With most of Glencore’s Scope 3 emissions associated with its coal business, the London- and Johannesburg-listed company is able to lower the emissions of the rest of its portfolio by lower exposure to this bulk fossil fuel.

At the same time, its larger non-coal assets are positioned to source renewable energy largely from electricity grids in Latin America, Europe, South Africa, Kazakhstan, Europe and Australia, and 100% renewable supply in the Democratic Republic of Congo (DRC). Grid supply takes capital intensity out of the transition.

To reduce Scope 1 and 2 emissions, a range of operating efficiency, fuel switching, renewables and technology options are evaluated, costed, ranked and mapped on a marginal abatement cost curve, or MACC, which was outlined on a slide displayed by Glencore industrial assets head Peter Freyberg during an investor update last month that was covered by Engneering News & Mining Weekly.

MACC provides the framework for Glencore to pursue the most cost-effective reductions and set out to stay one step ahead of any carbon price. In this way, it intends to decarbonise in a manner that is value accretive or free of charge.

All new mine projects have renewable energy as Glencore embarks on its journey to reduce emissions by 15% by 2026 and by 50% by 2035.

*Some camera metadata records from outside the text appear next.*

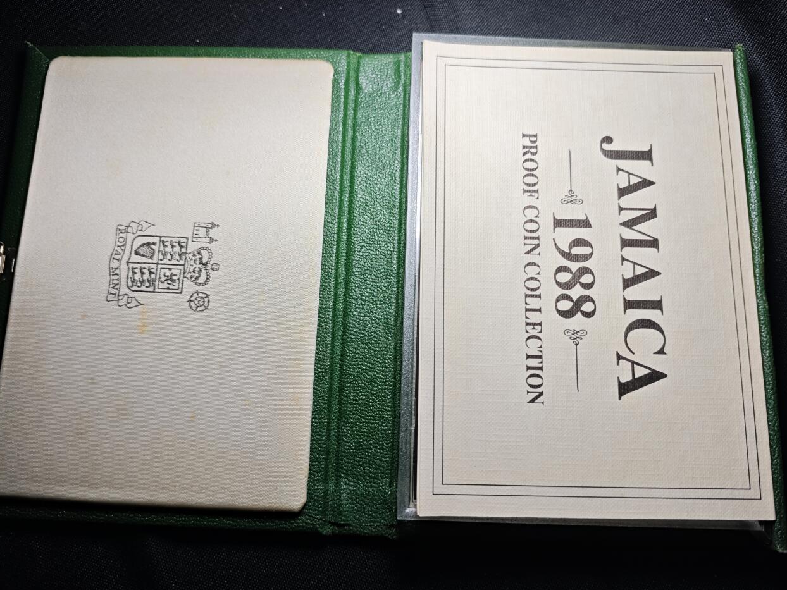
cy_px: 307
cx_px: 387
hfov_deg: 65.3
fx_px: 614
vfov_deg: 51.3
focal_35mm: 27
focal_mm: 5.84
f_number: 1.6
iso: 50
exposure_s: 1/100
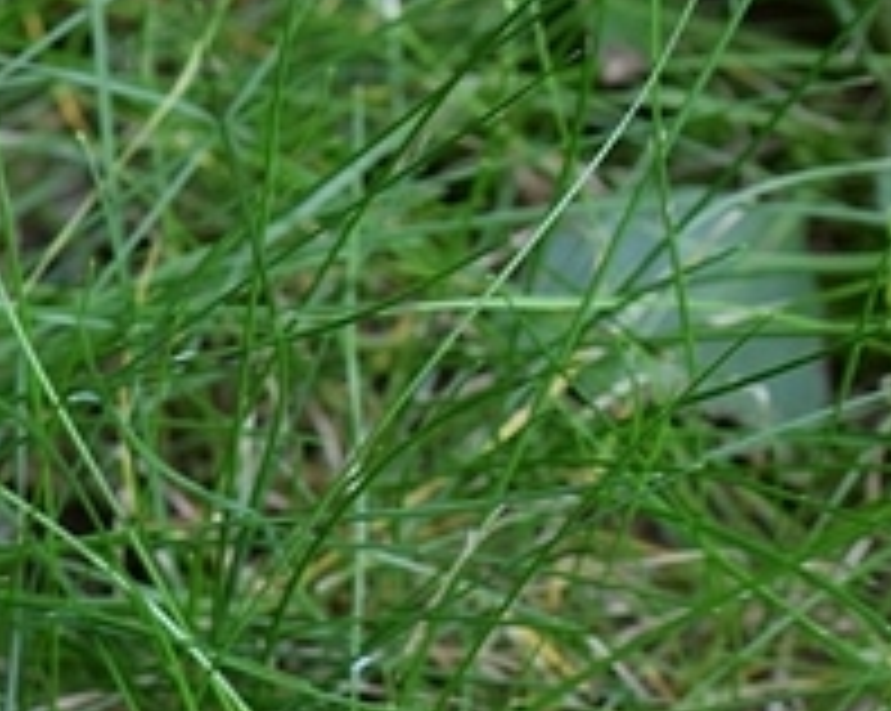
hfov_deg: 5.6
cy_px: 1177
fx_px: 9010
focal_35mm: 342
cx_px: -806
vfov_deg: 4.5
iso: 400
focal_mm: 60
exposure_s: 1/125
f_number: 6.3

“Overall, we have a healthy portfolio of opportunities identified totalling half of our baseline of Scope 1 and 2 emissions and a very significant number of these should be value accretive in the short term and the balance will likely become value accretive as we see carbon prices increase,” said Freyberg.

Regarding ferroalloys, he spoke of Glencore being “very advanced” with work on offsite power purchase agreements (PPAs) that will abate more than a million tonnes of carbon dioxide (CO2) through offsite PPAs, as well as onsite solar projects that will abate around 300 000 t of CO2 a year.

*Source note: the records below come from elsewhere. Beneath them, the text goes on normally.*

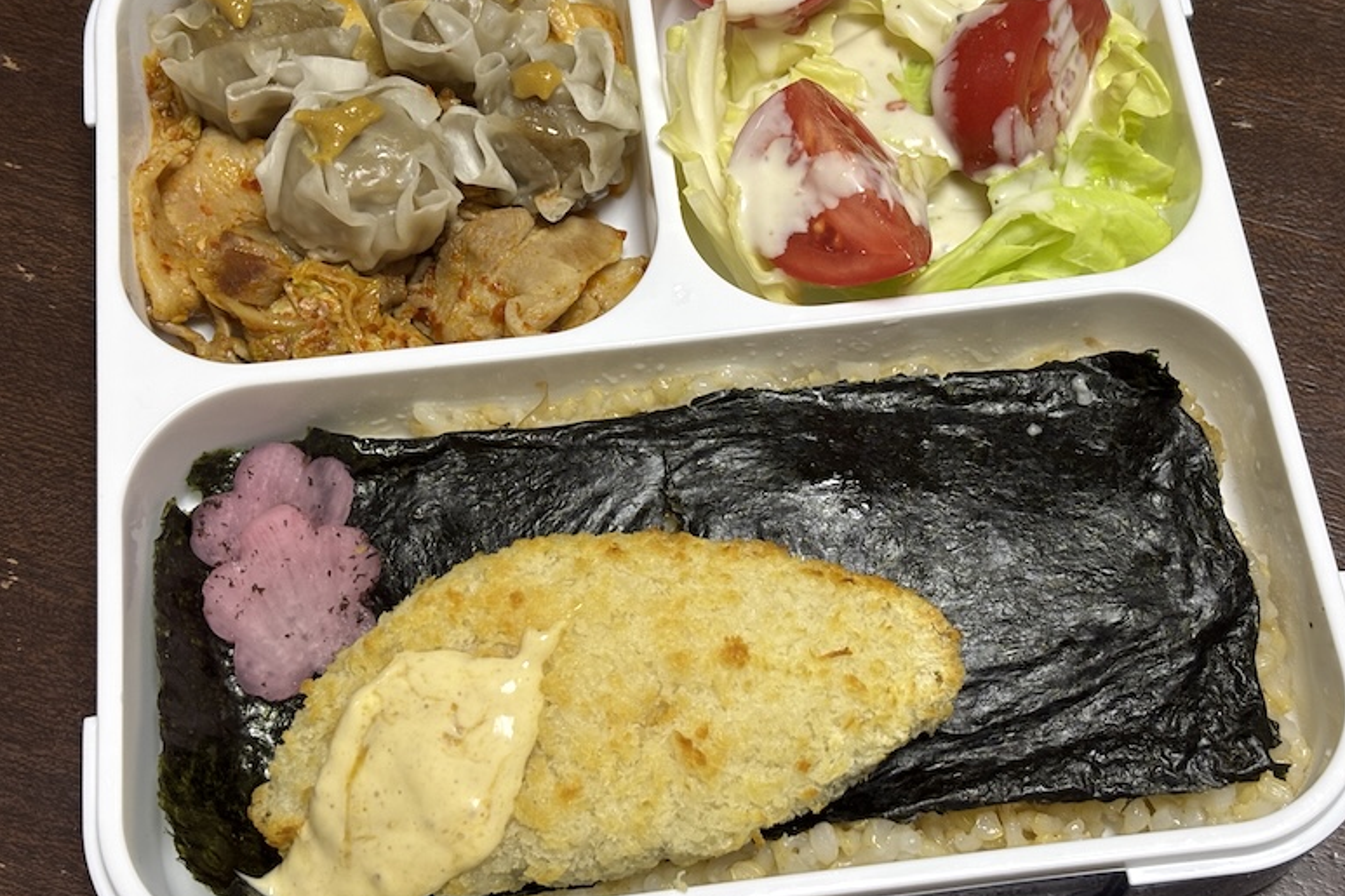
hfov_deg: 35.6
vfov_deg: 24.2
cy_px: 386
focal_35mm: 56
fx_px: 2092
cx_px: 686
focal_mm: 5.96
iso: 100
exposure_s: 1/33
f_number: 1.6
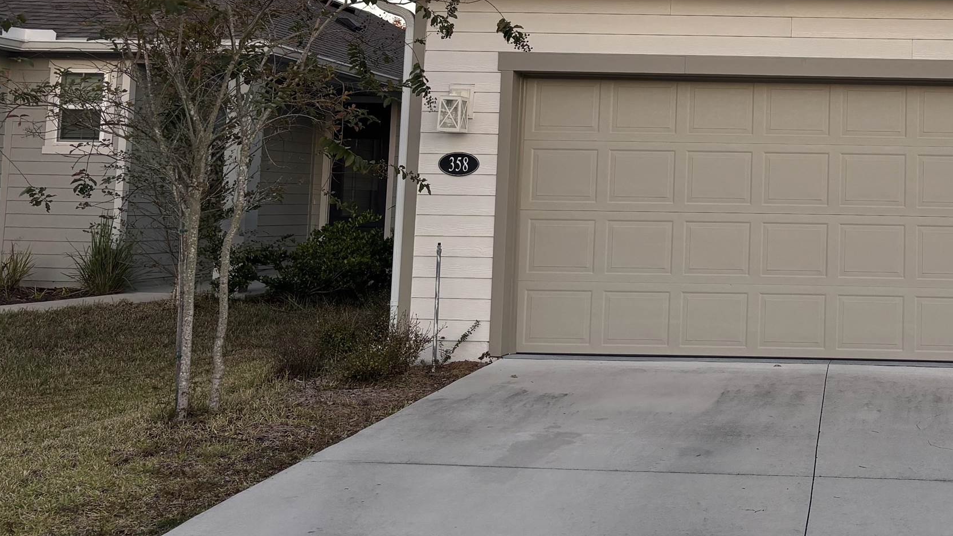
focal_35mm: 52
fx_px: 1314
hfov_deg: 37.1
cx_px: 872
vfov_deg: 22.7
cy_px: 92
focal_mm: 5.96
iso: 50
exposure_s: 1/531
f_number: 1.6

The ferroalloys sector is a big emitter because of its very significant power consumption, with heat-intensive smelting processes offering the opportunity to generate electricity from waste heat, which is being pursued.

A slide flighted showed renewable power purchasing being under way at South Africa’s Boshoek, Lion, Rustenburg and Wonderkop ferrochrome smelters, with the Rhovan, Kroondal, Waterval, Lydenburg and Wonderkop operations being in line for solar, wind and solar stream renewable onsite power generation.

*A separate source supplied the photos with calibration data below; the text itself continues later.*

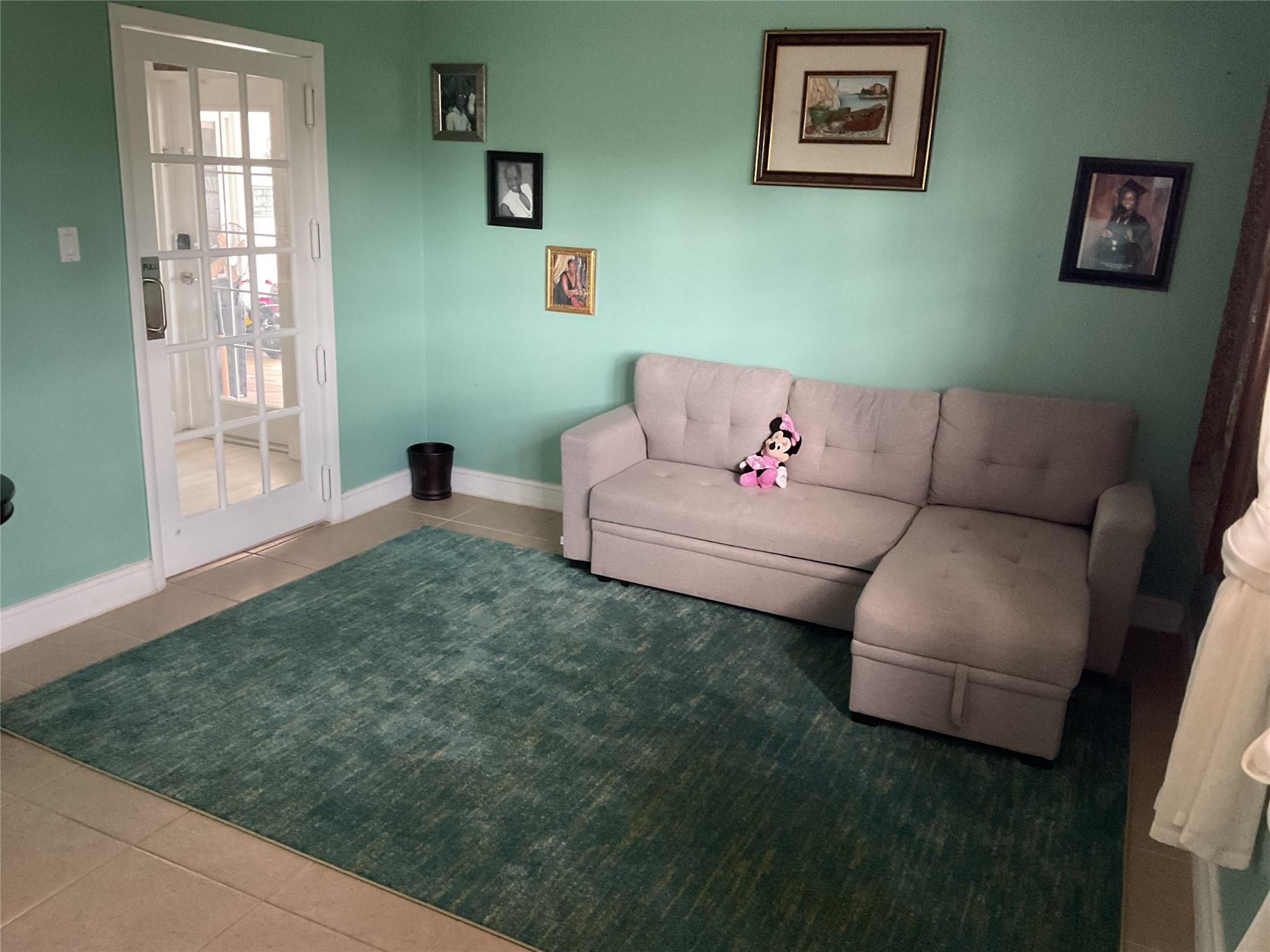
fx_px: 1064
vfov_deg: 48.2
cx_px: 635
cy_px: 476
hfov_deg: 61.7
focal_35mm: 29
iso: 320
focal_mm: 3
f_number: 1.8
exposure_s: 1/40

Regarding copper, several PPAs were shown to have been concluded in South America, with operational efficiency improvements at the Antapaccay mine in Peru being brought about by coarse particle flotation.

In addition, a fleet electrification process is under way at the Altonorte mine in Chile, which, once proven, will enable Glencore to implement fleet electrification at other commodity sites and new projects.

Regarding coal, Glencore reported that it has abated 28-million tonnes of CO2 equivalent by flaring waste gas or using the gas for generation and is continuing to spend $60-million a year on gas management.

Onsite solar photovoltaic and virtual PPAs are under way and work is being done on energy storage, with pumped storage seen as an option at several deep pits. Electrification is to reduce diesel usage by large opencast mining diesel fleets, another option that is being worked on.

Regarding nickel, renewables are poised to displace gas and diesel and work is under way to address emissions arising from solution neutralisation at the Murrin Murrin operation in Western Australia.

Regarding zinc, high power consumption at zinc smelters and higher European power bills are providing efficiency and renewable energy opportunities.